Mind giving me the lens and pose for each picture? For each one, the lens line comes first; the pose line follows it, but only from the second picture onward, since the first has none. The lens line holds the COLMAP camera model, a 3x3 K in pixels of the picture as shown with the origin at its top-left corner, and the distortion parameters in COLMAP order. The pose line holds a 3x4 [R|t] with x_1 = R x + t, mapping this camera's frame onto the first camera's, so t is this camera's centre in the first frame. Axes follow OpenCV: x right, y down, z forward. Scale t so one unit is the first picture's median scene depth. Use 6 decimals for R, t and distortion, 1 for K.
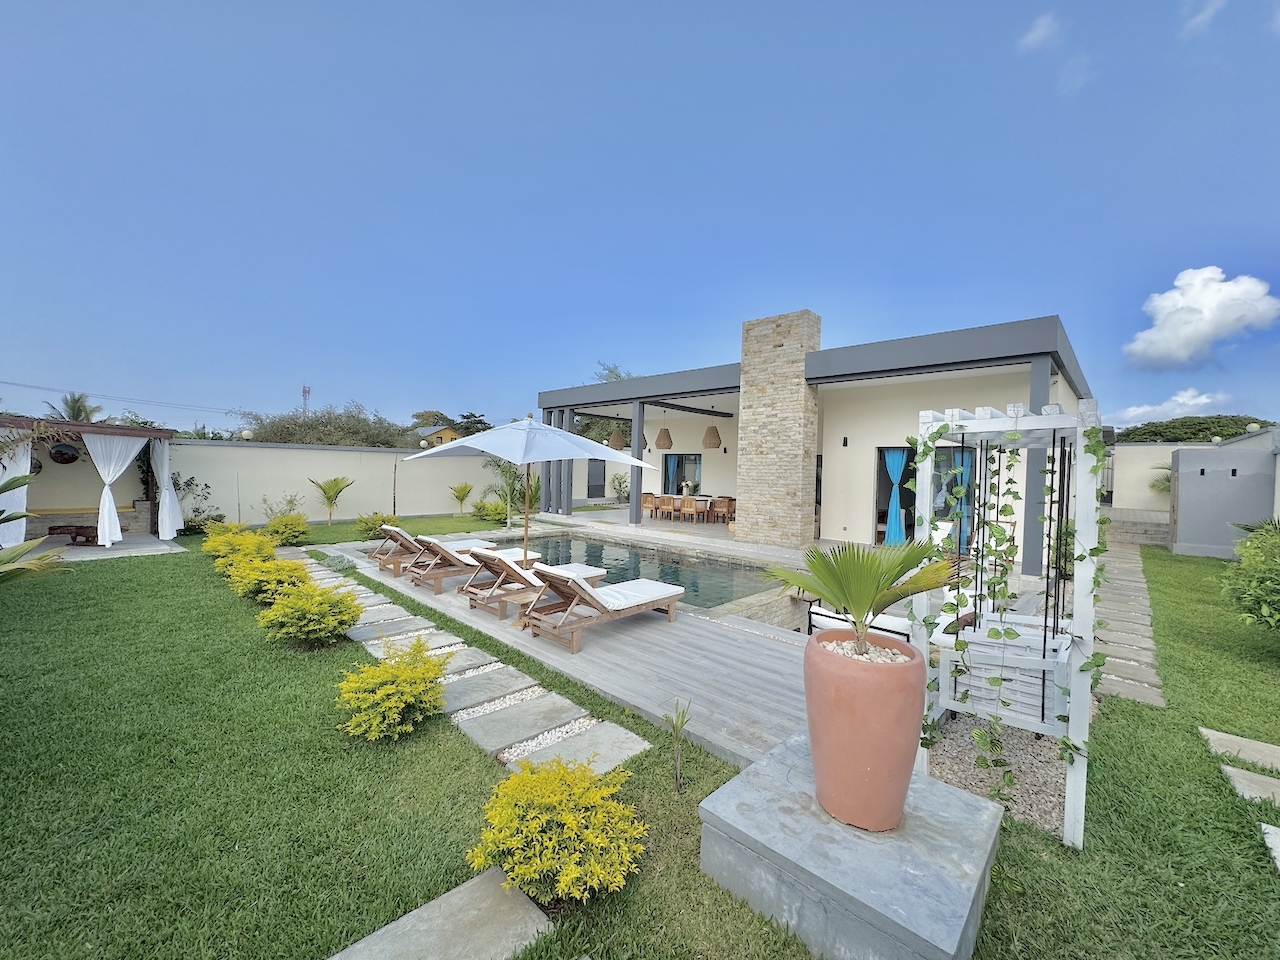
lens RADIAL K [[516.7, 0, 639.9], [0, 516.7, 478.2], [0, 0, 1]] dist [-0.001151, 0.000332]
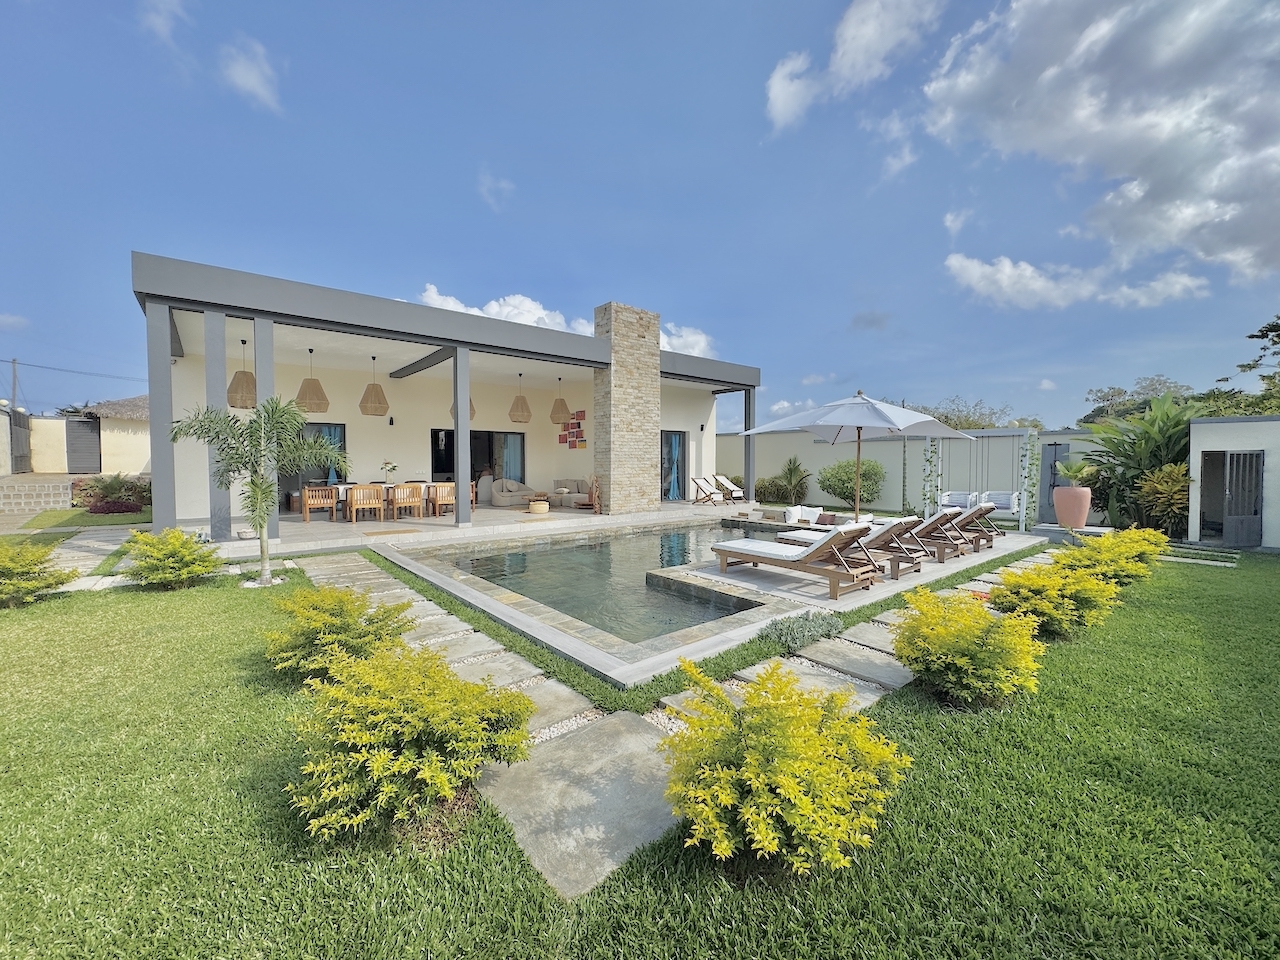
lens RADIAL K [[516.7, 0, 639.6], [0, 516.7, 480.2], [0, 0, 1]] dist [-0.001151, 0.000332]
pose [[0.105900, -0.060800, 0.992516, -0.832579], [0.022428, 0.998021, 0.058745, -0.007165], [-0.994124, 0.016039, 0.107054, 0.839483]]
******
◆ **YOUR GOAL**: All of the material must be given again exactly, though no picture may appear in the copy.

◆ **TASK OUTPUT**:
Mind giving me the lens and pose for each picture? For each one, the lens line comes first; the pose line follows it, but only from the second picture onward, since the first has none. The lens line holds the COLMAP camera model, a 3x3 K in pixels of the picture as shown with the origin at its top-left corner, and the distortion parameters in COLMAP order. The pose line holds a 3x4 [R|t] with x_1 = R x + t, mapping this camera's frame onto the first camera's, so t is this camera's centre in the first frame. Axes follow OpenCV: x right, y down, z forward. Scale t so one unit is the first picture's median scene depth. Use 6 decimals for R, t and distortion, 1 for K.
lens RADIAL K [[516.7, 0, 639.9], [0, 516.7, 478.2], [0, 0, 1]] dist [-0.001151, 0.000332]
lens RADIAL K [[516.7, 0, 639.6], [0, 516.7, 480.2], [0, 0, 1]] dist [-0.001151, 0.000332]
pose [[0.105900, -0.060800, 0.992516, -0.832579], [0.022428, 0.998021, 0.058745, -0.007165], [-0.994124, 0.016039, 0.107054, 0.839483]]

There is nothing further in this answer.